Identify every line in the listing below that contains the word "median", and copy each of those lines in full.

*** Opening of Data supplied ***

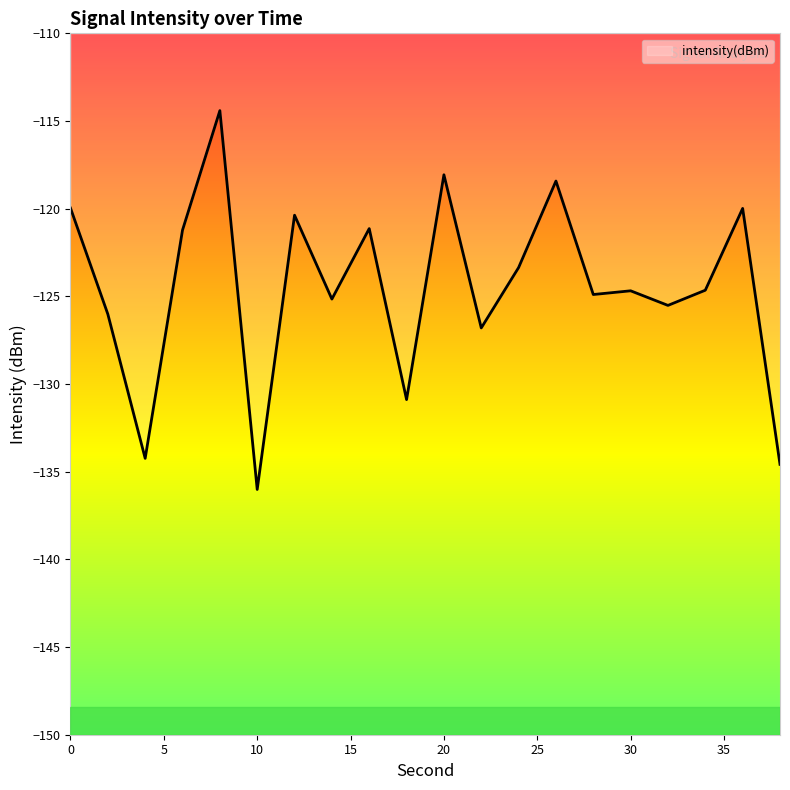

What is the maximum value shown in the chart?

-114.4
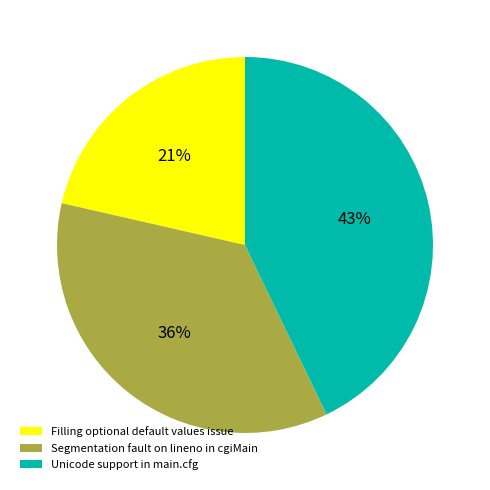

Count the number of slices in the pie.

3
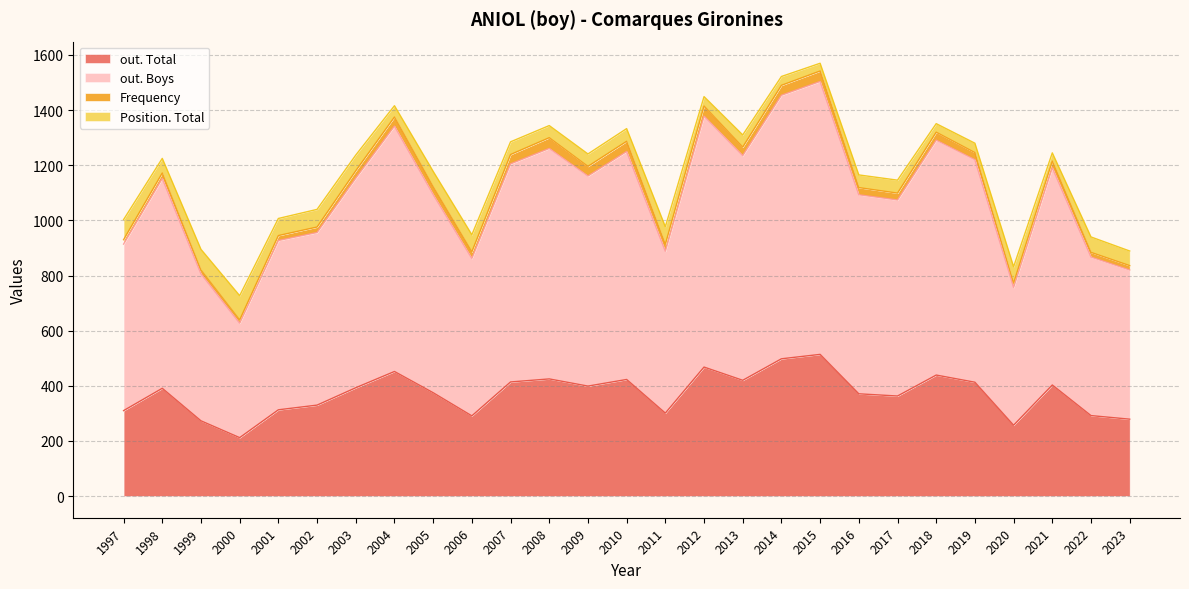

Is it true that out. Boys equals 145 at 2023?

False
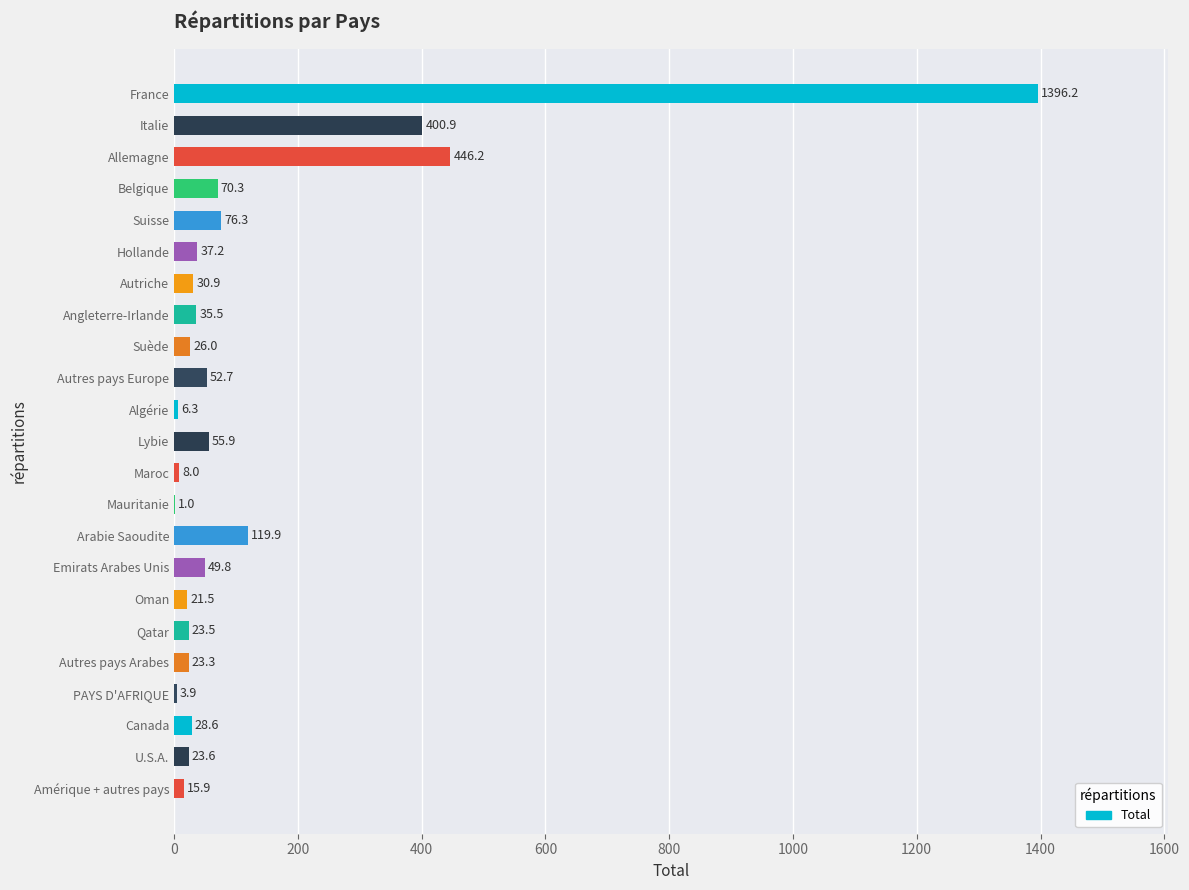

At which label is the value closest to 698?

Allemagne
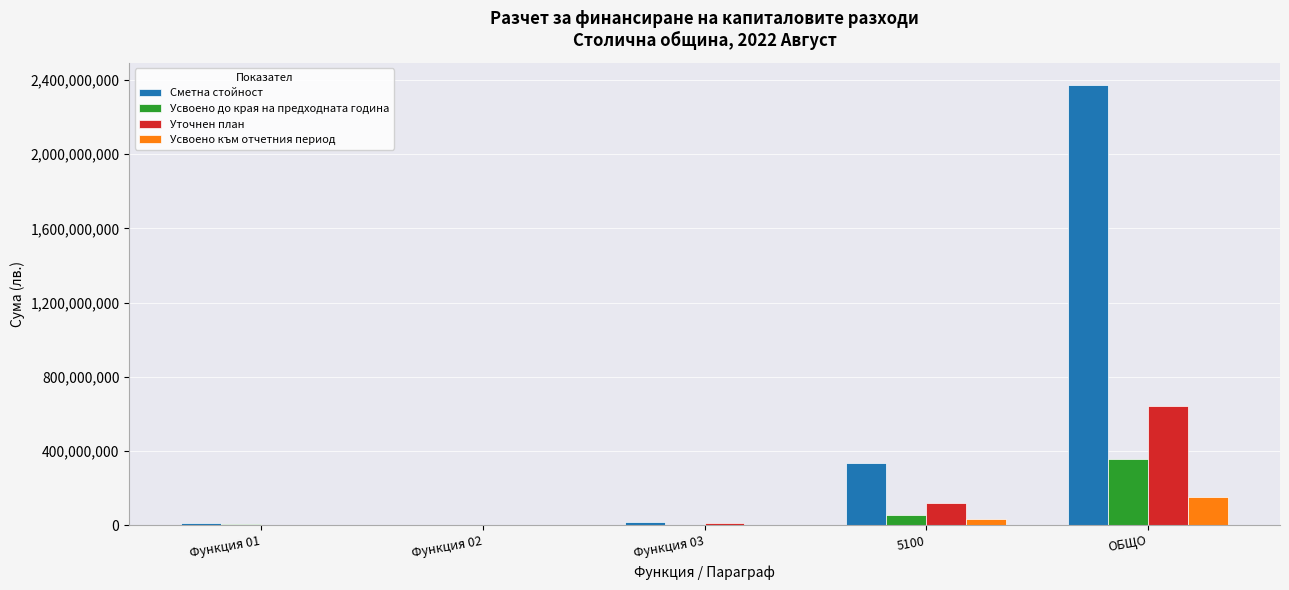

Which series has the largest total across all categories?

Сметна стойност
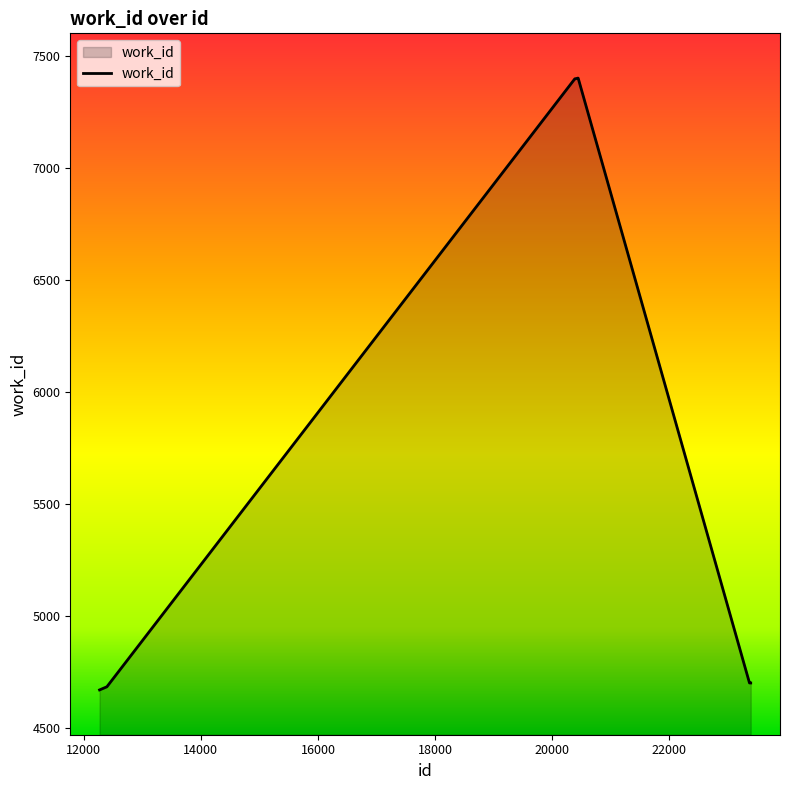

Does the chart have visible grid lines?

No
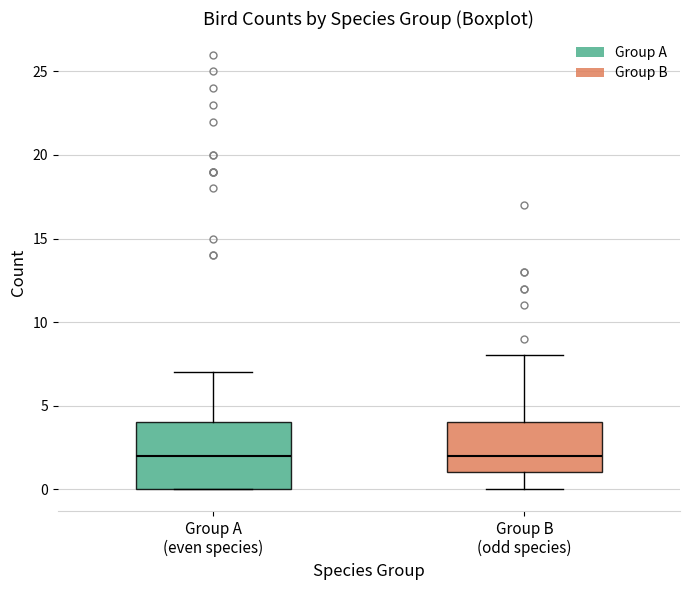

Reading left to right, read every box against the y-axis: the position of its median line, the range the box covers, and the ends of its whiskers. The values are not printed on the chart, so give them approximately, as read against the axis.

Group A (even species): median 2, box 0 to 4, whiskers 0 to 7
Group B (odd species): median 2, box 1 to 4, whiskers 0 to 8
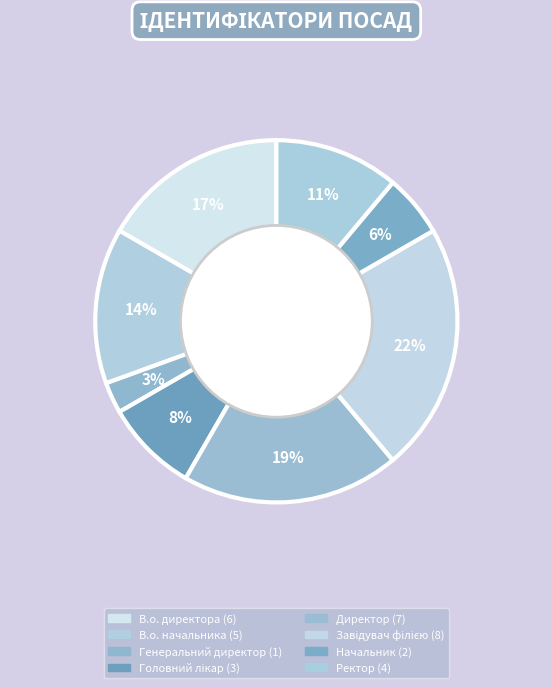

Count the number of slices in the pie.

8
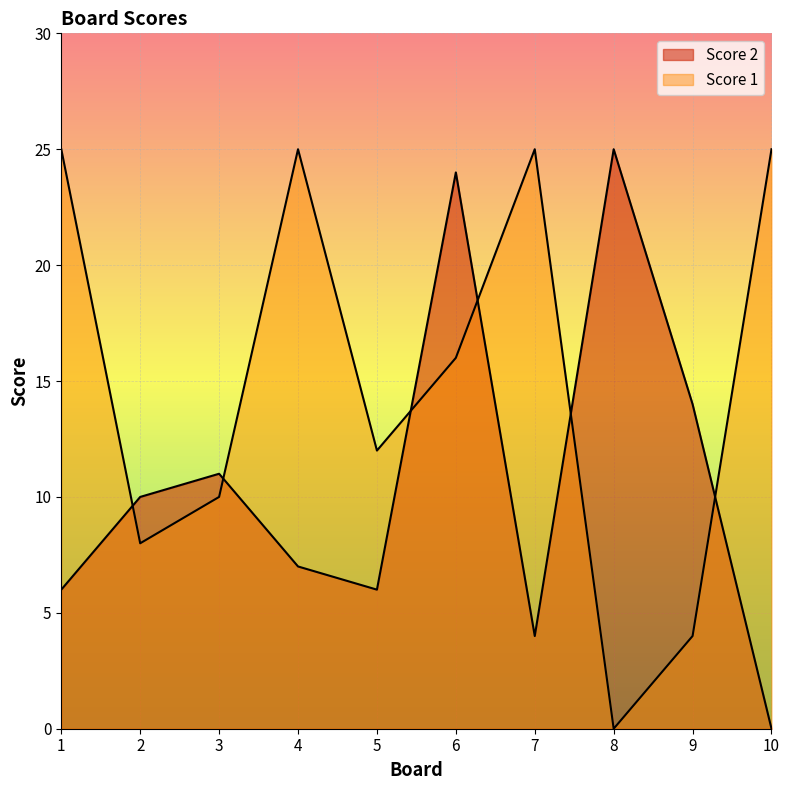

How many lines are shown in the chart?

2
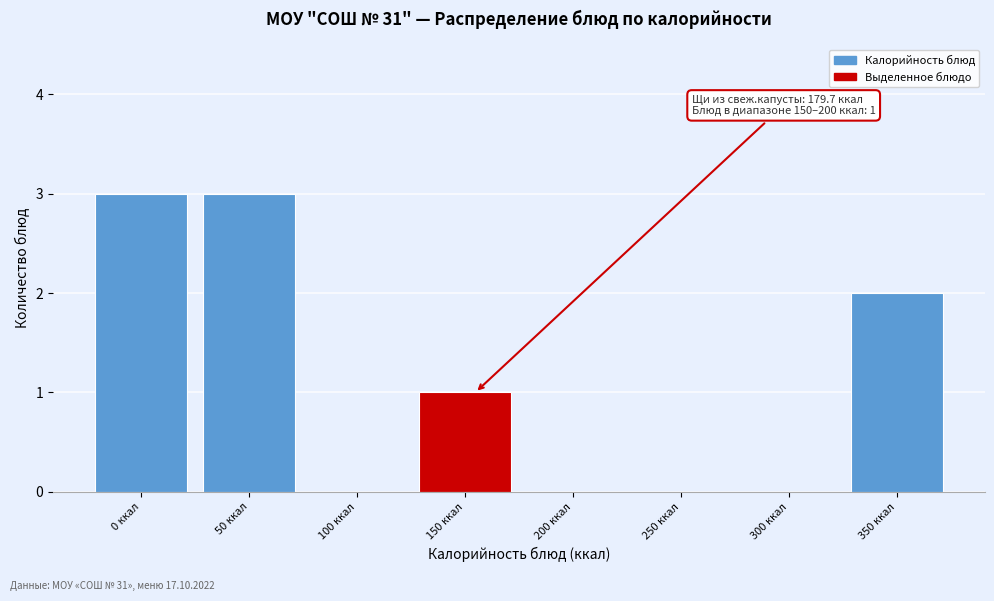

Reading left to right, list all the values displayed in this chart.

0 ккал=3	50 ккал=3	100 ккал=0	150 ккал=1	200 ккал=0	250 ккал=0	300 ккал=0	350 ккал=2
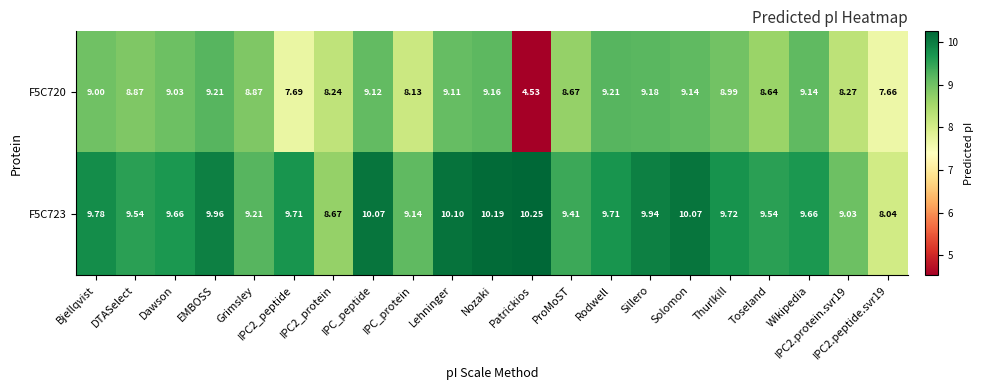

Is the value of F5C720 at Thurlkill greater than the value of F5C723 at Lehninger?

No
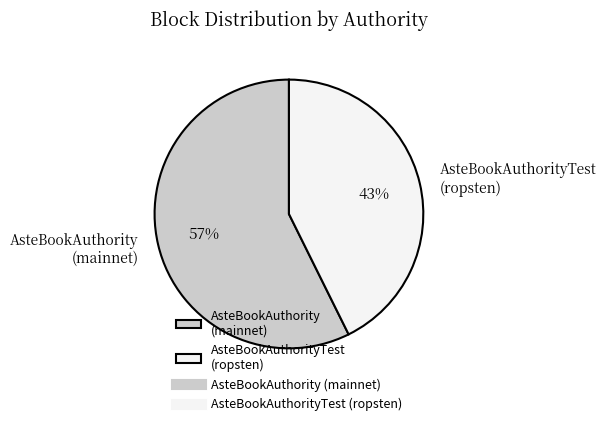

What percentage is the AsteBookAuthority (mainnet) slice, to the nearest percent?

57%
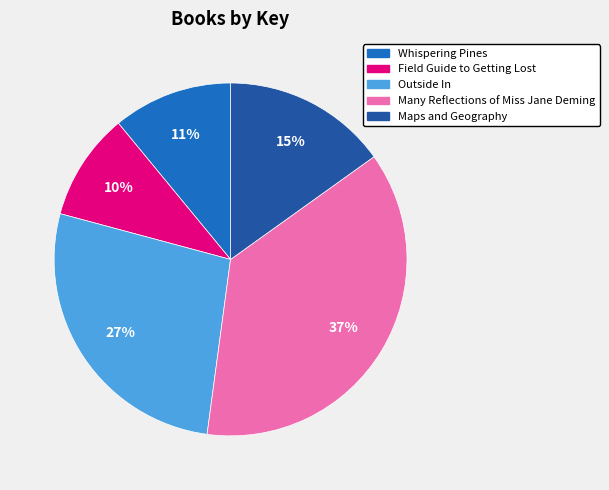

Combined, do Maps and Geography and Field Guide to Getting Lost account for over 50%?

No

*** Close of Data supplied ***

**Response to the exercise:**
Reading left to right, read every box against the y-axis: the position of its median line, the range the box covers, and the ends of its whiskers. The values are not printed on the chart, so give them approximately, as read against the axis.
Group A (even species): median 2, box 0 to 4, whiskers 0 to 7
Group B (odd species): median 2, box 1 to 4, whiskers 0 to 8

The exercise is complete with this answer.